◆ CONSEGNA 1
Traduca in inglese la frase dell'articolo sul nuovo cda della Talete "Ieri è stato eletto il nuovo cda della Talete, la società che gestisce l’impianto idrico di Viterbo e parte della provincia."
◆ CONSEGNA 2
Prosegua l'articolo sul nuovo cda della Talete a partire dall'ultima frase riportata.

◆ ESTRATTO SCELTO

Ieri è stato eletto il nuovo cda della Talete, la società che gestisce l’impianto idrico di Viterbo e parte della provincia. Le polemiche non sono mancate, a partire da quella del centrodestra, che dopo ore di attesa in buona parte si è alzata e ha lasciato l’aula di via Saffi. Quelli che sono rimasti tra i banchi, hanno evitato di votare al momento della presentazione dei candidati.
Una squadra, quindi, tutta targata Pd, con due consiglieri portati dalla Provincia e uno dal Comune di Viterbo. “Candidati lontani dalla politica” assicurava pochi giorni fa il presidente Mazzola. Ma è veramente così? Conosciamo già i loro nomi: Salvatore Parlato, presidente del cda, Giovanna Marini, la vice, e Giampaolo De Paulis, ma chi sono?
Parlato, 42 anni, siciliano, una laurea in Economia e Commercia presa alla Cattolica di Milano, ha alle spalle diversi incarichi di spessore per il mondo della politica. Uno affidatogli dal Ministero delle Politiche Agricole, uno dall’assessorato al Bilancio del Comune di Roma, un altro ancora dal Ministero dell’Economia e delle Finanze. L’incarico che spicca maggiormente all’occhio, però, è quello come consulente economico per il presidente della Regione Sicilia, Rosario Crocetta, forse per la tempesta mediatica che negli ultimi tempi ha travolto il governatore.
Giovanna Marini, 54 anni, è la direttrice generale della Fondazione Patrimonio Comune dell’Anci. Anche lei ha ricoperta vari incarichi per la Pubblica Amministrazione, ma non solo. Nel 2013 è stata candidata per le regionali nella lista del Pd. Questo, crediamo, che la renda ben poco lontana dalla politica, come affermava invece il sindaco di Tarquinia.

Voci di dati:
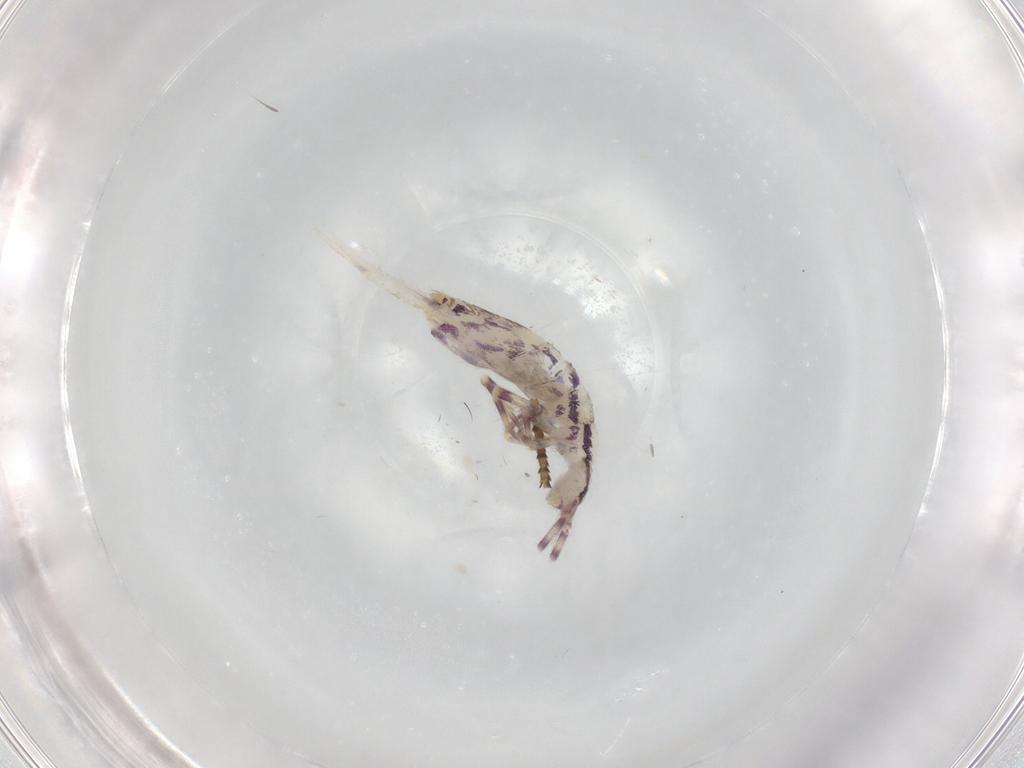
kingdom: Animalia
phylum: Arthropoda
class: Collembola
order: Entomobryomorpha
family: Entomobryidae
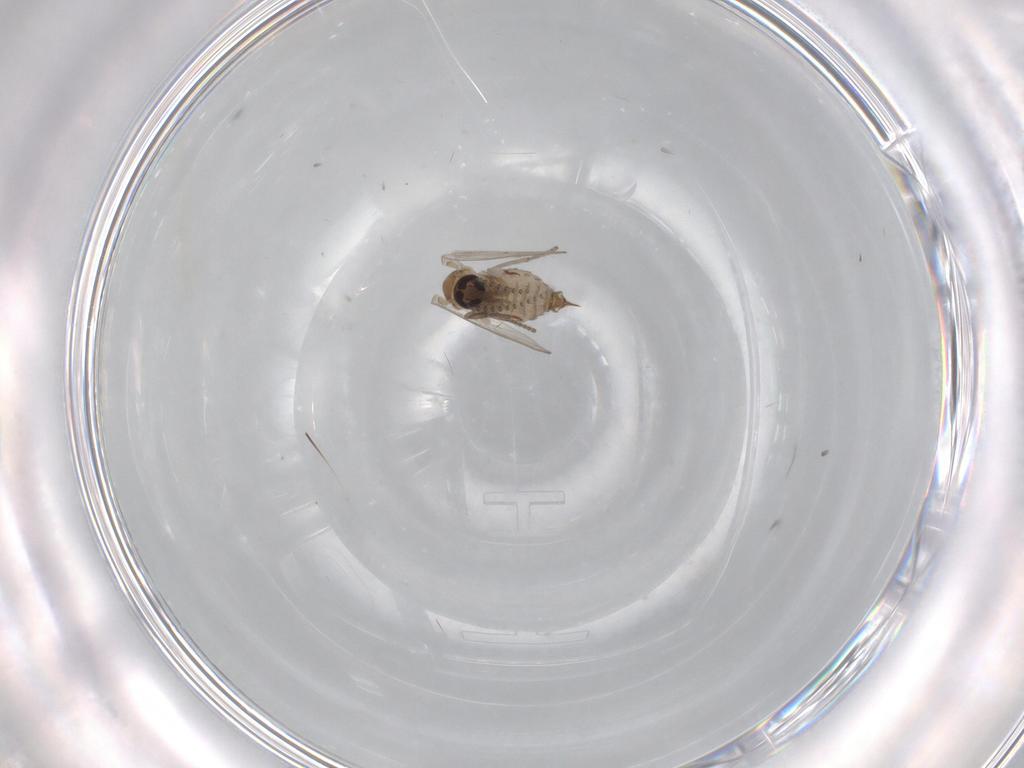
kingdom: Animalia
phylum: Arthropoda
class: Insecta
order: Diptera
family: Psychodidae
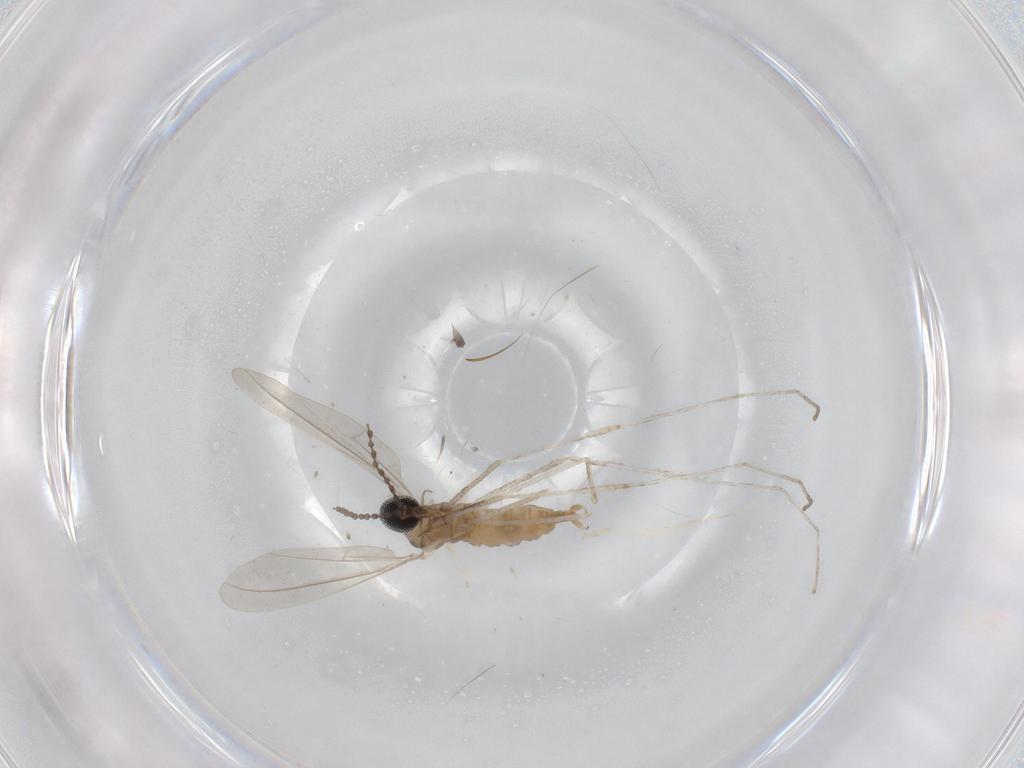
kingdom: Animalia
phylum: Arthropoda
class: Insecta
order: Diptera
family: Cecidomyiidae
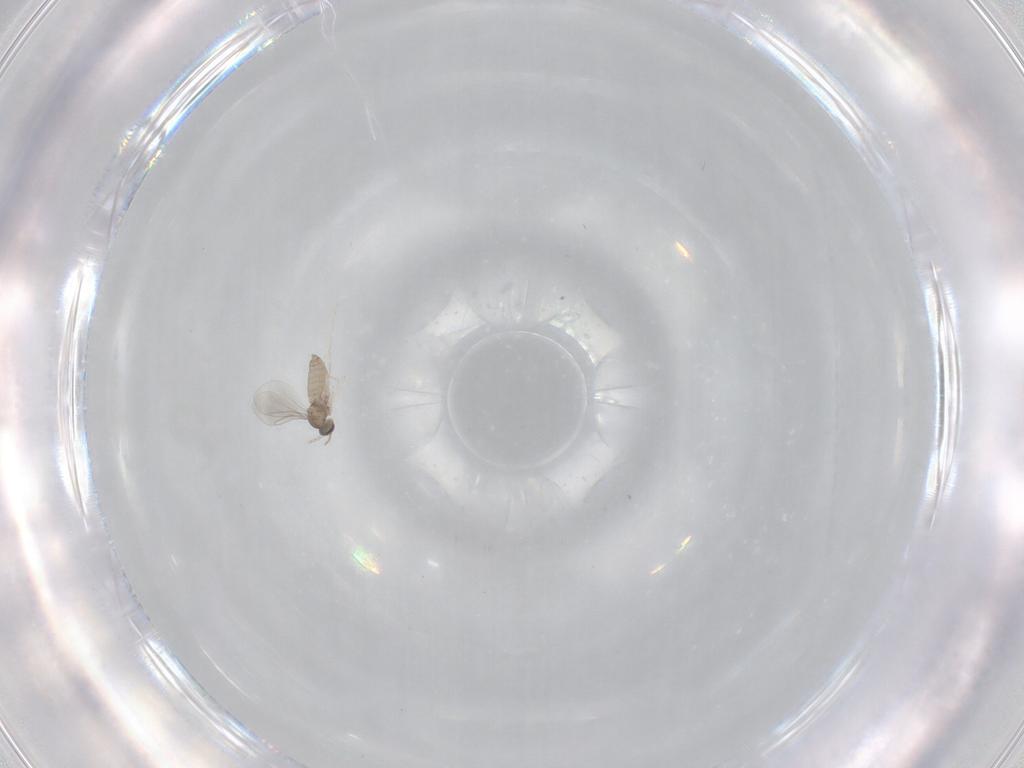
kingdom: Animalia
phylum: Arthropoda
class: Insecta
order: Diptera
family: Cecidomyiidae
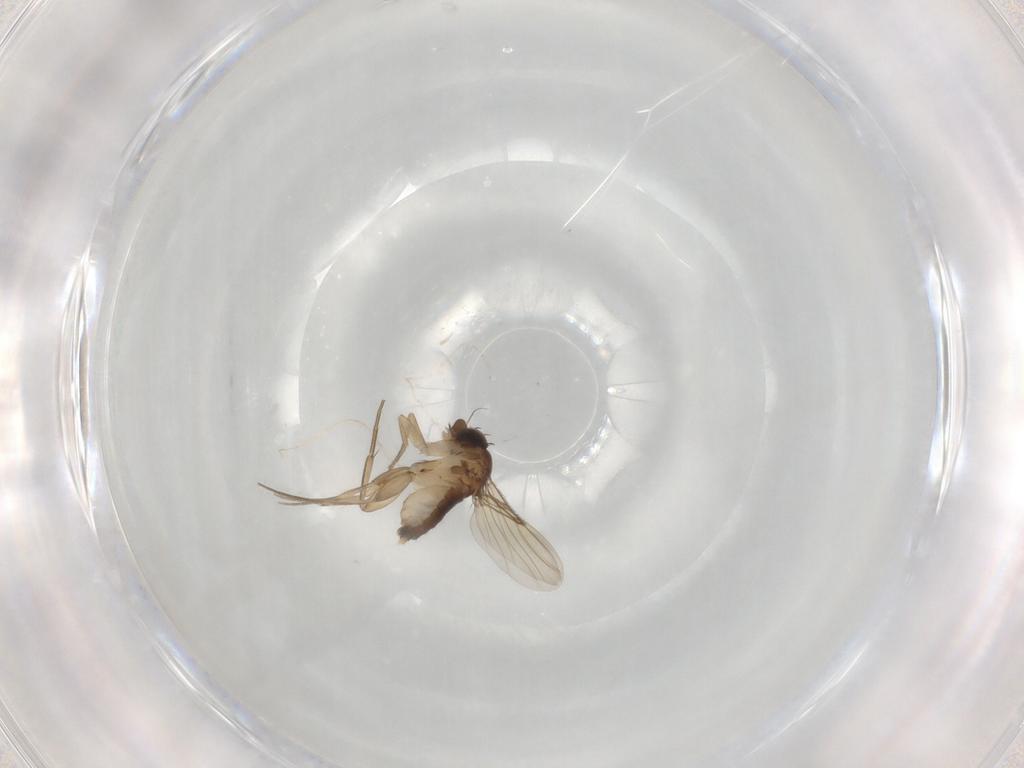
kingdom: Animalia
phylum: Arthropoda
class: Insecta
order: Diptera
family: Phoridae
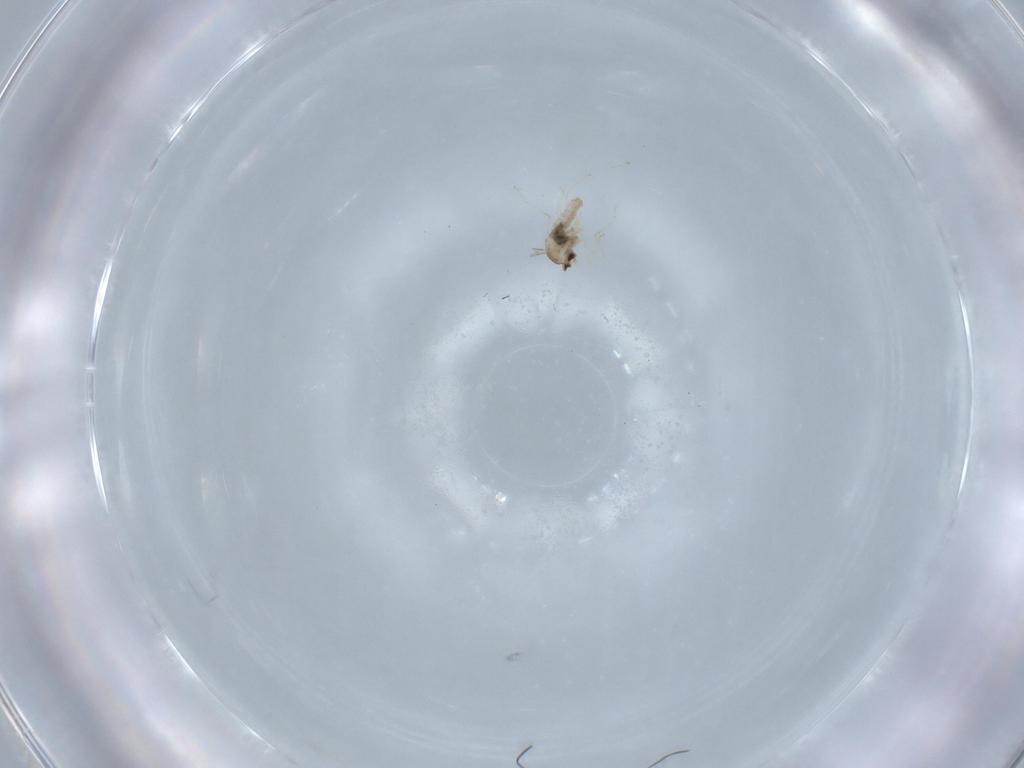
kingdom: Animalia
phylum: Arthropoda
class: Insecta
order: Diptera
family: Cecidomyiidae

◆ SPAZIO RISPOSTA 1
Yesterday the new board of directors of Talete, the company that manages the water system of Viterbo and part of the province, was elected.

◆ SPAZIO RISPOSTA 2
De Paulis, infine, è già noto negli ambienti viterbesi, visto che lo stesso Michelini lo chiamò a supporto del bilancio di previsione del 2015. Lo stesso Sindaco di Viterbo, infatti, ha imposto il suo nome e fra i tre sembra essere decisamente quello più “tecnico”.
Riuscirà questo nuovo team a risollevare le sorti della società viterbese? Staremo a vedere. Intanto Talete continua ad avere un buco di 4 milioni di euro, motivo per il quale Michelini avrebbe preferito aspettare per eleggere il nuovo cda, in modo da applicare le due diligence iniziate con il precedente consiglio d’amministrazione. “Ritengo – ha spiegato Michelini al tavolo – che forse oggi sarebbe prematuro eleggere il cda. Il lavoro d’analisi economica dovrebbe essere integrato alla luce dei nuovi rilievi fatti”.
Ora che la cosa è fatta, però, non ci si può tirare indietro, buco o meno. I “tecnici” valuteranno il da farsi e se e quanto la società vada ricapitalizzata. Un pensiero che tiene svegli i sindaci che fanno parte del consorzio della società idrica, visto che i soldi per ricapitalizzare dovranno essere presi per forza dalle casse comunali dei soci. E per quanto riguarda, invece, i Comuni che finora si sono astenuti dall’entrare in Talete? Come si comporterà la Provincia in proposito?